Wednesday, February 10, 2021

Like An Inchworm.

 The sun is shining today and it's warm, I can hear the birds singing, which normally I would be happy about, but today all I want to do is stay in bed. I am struggling today with my bipolar depression and feeling of worthlessness.   I have so much to do that I have put off but don't have the motivation to get anything done.  I am also feeling myself slipping into my manic phase which means I'll have to lock up my credit cards.  I tend to buy a lot of books when I am manic as well as pens and journals. 

I had one more chat with the "friend" I cut off, telling her once again why I cut her off, she kept telling me if I responded to her texts then that means I want to work on our friendship, I told her you do not get to give me an ultimatum that I was only responding to the text that I left on read, and that I wished no further contact from her and asked her to stop texting me, she kept doing it.  Then she tried to put the blame on me and bringing up things from the past and telling me that she didn't tell me the whole story of that "crazy friend". This is what narcissists do they turn the blame on you, don't accept that it is them that causes the issues and will try to play the pity me game and say "well you do this to and I always did  this for you and this and I never brought up any of the things you did, I would never do this and this ."  I am glad I broke ties with her and wish I had been this strong and sticking to my guns and boundaries ages ago when broke ties once before.  

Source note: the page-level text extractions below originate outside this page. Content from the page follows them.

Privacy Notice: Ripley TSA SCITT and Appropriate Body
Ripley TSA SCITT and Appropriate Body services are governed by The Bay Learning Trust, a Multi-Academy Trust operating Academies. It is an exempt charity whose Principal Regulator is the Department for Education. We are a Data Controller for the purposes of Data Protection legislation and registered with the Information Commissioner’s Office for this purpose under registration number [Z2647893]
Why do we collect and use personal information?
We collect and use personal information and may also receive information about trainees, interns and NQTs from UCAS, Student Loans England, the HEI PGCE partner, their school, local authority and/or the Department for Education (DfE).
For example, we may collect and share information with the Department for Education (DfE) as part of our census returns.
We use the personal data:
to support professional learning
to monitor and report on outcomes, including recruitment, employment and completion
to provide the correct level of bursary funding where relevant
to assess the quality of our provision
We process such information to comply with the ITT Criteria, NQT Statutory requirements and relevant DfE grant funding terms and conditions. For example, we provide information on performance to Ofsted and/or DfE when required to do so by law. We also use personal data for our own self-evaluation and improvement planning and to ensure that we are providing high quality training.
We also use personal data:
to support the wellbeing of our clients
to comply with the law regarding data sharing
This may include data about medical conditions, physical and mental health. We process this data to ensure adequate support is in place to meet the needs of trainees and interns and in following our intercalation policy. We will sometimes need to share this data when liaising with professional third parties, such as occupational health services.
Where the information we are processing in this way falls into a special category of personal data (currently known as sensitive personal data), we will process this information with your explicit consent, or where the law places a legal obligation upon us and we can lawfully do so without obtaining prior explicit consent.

I am also struggling to redefine myself, the person that I was once back in the state that I moved from is no longer who I am. I am trying to get on a routine work on taking it one day at a time, trying not to stress about things in my life I cannot control as well as feeling like the house and myself have to be perfect, as well as trying to find a way to deal with eating anxiety, I have been diagnosed with having an eating disorder, I am borderline anorexic, even though  I am overweight. Yes that is a thing due to the fact I restrict my eating, and I am living on 800-1000 calories a day and I get anxious when I have to to eat or even thinking about what to make for meals when I eat, I grab what is quickest and on hand right now, which is not very healthy and a lot of carbs and I stay in bed most of the time and not really exercise. 

I am also feel like I am just existing. I want to do more with my life than what I am doing now, but I am not sure what I want or what to do. I want to travel, but now with COVID  going on, and me still having a fear of flying even though I have done it twice from Missouri to California, I still am scared to fly.  I also have books I want to finish writing or even start writing I am beginning to feel like George R.R. Martin , takes about ten years to write a book. 

I really need to get out of this mindset I am in and get through this sewer I am crawling through like an inchworm.